[Collected data entries]
————

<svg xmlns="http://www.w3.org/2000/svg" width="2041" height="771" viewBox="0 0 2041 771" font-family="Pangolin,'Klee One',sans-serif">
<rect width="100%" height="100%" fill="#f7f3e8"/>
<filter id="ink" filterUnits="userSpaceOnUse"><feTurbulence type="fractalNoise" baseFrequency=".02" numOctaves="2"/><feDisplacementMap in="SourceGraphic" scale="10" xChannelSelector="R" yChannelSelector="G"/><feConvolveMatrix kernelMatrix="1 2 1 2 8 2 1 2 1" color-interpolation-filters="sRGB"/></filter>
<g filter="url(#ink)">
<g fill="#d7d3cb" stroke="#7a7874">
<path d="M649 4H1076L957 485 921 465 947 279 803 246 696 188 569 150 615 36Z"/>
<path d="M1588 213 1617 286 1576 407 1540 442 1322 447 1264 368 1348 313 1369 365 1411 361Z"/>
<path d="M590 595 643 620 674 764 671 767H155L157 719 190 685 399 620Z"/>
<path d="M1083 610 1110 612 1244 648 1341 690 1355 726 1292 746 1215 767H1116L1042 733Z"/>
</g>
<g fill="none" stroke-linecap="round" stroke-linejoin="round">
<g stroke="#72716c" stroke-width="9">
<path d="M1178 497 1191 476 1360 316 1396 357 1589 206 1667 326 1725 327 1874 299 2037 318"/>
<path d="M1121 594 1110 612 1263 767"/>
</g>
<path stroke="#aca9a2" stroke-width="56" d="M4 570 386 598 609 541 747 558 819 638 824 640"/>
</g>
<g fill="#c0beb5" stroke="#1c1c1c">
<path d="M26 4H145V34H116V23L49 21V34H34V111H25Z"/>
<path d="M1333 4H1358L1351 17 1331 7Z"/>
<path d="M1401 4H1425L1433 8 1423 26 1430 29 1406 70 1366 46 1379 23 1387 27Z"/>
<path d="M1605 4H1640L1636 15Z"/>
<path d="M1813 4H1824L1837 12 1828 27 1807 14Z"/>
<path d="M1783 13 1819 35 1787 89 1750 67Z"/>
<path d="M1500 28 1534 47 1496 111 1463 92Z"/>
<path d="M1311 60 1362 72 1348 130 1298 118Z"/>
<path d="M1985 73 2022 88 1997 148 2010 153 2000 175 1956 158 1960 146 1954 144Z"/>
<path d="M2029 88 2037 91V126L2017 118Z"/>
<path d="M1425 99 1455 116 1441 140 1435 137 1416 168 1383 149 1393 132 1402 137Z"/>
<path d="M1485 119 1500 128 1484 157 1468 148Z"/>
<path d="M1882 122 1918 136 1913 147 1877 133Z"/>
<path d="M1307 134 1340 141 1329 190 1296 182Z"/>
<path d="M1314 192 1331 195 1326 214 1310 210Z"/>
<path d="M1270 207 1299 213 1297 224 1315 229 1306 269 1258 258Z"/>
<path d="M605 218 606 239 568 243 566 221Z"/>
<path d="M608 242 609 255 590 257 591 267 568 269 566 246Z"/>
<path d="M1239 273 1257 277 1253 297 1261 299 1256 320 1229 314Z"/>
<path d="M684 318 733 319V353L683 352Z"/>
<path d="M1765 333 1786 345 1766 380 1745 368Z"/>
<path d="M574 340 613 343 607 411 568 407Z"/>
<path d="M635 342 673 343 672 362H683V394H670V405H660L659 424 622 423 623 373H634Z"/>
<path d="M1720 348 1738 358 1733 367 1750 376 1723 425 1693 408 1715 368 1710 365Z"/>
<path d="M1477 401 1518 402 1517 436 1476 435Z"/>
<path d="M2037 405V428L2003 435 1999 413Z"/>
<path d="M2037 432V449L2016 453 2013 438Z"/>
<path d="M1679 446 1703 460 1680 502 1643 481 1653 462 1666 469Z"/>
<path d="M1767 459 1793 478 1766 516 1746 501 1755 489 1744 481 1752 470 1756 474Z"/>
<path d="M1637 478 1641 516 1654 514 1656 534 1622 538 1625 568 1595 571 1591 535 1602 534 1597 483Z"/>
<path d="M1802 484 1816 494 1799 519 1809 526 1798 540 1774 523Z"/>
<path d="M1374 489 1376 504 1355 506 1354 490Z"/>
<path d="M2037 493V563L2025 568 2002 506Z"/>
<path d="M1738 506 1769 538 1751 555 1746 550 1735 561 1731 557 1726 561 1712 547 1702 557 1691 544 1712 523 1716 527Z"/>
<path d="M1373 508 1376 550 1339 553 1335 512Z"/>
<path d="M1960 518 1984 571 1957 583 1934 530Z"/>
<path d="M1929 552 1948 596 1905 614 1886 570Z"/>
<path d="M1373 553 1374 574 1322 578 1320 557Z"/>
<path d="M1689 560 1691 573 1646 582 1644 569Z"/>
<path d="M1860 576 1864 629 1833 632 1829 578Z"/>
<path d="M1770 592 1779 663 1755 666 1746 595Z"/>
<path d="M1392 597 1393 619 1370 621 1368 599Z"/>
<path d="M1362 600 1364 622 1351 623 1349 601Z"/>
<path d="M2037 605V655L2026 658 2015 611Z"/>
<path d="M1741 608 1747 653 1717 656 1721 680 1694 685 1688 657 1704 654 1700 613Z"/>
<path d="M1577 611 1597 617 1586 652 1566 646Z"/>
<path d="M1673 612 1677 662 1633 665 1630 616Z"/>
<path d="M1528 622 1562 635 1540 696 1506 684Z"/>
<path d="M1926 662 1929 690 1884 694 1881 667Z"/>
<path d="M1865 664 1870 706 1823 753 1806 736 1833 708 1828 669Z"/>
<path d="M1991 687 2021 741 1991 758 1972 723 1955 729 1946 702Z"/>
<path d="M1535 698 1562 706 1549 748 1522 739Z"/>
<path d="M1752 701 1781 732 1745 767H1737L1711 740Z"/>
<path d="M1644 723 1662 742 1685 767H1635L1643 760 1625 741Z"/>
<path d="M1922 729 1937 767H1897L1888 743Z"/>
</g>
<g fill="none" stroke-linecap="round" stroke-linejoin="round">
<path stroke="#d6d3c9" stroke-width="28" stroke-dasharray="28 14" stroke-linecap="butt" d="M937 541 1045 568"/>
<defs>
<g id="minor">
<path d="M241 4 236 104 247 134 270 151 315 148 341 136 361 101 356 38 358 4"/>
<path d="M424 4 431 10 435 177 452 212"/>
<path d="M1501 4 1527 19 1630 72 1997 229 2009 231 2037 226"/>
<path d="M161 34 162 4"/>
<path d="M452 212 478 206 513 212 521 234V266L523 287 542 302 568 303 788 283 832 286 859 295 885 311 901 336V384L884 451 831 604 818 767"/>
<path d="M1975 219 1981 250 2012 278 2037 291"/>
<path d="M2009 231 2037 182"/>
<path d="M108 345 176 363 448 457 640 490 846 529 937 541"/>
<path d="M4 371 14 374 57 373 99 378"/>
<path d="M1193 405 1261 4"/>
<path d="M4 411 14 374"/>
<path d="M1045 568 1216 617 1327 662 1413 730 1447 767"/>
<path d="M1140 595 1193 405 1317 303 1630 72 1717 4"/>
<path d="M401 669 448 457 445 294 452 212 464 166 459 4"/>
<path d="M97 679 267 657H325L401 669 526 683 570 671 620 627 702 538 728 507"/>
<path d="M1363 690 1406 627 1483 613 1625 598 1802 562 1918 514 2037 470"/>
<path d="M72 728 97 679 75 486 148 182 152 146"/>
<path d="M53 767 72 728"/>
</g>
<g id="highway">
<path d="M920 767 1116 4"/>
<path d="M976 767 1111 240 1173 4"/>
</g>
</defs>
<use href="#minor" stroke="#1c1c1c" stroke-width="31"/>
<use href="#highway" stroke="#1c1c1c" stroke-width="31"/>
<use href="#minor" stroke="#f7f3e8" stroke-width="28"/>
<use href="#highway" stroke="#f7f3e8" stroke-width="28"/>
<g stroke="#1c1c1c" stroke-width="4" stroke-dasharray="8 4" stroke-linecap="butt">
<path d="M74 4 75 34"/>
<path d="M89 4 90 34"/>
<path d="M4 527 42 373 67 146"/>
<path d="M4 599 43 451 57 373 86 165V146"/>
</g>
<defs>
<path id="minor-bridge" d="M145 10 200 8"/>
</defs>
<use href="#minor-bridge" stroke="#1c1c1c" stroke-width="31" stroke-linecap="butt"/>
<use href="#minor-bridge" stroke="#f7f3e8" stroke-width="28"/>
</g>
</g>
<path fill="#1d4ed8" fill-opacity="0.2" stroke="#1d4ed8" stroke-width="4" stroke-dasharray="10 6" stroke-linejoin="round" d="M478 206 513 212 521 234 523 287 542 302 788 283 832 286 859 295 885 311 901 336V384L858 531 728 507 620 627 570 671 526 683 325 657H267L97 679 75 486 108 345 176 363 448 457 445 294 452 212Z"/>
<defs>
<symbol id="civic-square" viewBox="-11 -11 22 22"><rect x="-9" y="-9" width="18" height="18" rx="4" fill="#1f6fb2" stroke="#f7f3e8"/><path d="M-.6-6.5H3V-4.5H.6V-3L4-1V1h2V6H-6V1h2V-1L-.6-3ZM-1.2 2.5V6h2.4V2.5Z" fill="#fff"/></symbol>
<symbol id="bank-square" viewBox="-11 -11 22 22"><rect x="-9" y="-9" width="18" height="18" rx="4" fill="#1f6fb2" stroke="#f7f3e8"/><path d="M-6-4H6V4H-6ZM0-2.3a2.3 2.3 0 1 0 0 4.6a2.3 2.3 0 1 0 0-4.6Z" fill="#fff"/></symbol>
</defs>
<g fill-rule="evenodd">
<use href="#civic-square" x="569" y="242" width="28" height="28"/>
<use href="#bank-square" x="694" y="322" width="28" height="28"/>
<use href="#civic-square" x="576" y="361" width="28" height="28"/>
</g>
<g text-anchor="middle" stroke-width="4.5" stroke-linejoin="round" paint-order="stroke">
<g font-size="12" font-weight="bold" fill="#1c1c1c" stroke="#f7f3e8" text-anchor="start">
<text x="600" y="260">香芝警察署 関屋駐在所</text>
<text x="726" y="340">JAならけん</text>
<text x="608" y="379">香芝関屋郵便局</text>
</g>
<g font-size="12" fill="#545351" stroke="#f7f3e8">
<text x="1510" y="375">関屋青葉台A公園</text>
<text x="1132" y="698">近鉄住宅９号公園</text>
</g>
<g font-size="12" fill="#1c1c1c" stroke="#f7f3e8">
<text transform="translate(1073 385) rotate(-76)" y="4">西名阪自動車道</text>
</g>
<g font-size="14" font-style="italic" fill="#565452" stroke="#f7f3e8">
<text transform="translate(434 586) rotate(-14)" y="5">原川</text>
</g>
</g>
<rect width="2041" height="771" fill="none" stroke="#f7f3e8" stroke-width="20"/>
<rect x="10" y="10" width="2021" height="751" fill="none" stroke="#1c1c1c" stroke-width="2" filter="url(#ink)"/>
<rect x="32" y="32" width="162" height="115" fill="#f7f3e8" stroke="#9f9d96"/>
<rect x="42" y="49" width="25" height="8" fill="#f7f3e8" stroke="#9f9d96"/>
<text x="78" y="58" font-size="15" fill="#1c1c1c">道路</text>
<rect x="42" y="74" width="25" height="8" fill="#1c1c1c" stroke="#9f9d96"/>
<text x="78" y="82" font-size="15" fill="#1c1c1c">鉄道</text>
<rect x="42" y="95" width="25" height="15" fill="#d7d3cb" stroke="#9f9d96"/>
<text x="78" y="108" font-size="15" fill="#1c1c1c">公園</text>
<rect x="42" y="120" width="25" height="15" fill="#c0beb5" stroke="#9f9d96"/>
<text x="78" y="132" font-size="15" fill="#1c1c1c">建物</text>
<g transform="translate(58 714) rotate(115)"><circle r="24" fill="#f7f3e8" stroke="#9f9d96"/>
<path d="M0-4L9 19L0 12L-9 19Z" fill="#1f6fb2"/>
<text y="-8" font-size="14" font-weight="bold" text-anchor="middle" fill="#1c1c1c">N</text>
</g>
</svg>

————

◆ **Requirement**
Please go through the data above and copy each line that has the word "bold".

◆ **Output for this task**
<g font-size="12" font-weight="bold" fill="#1c1c1c" stroke="#f7f3e8" text-anchor="start">
<text y="-8" font-size="14" font-weight="bold" text-anchor="middle" fill="#1c1c1c">N</text>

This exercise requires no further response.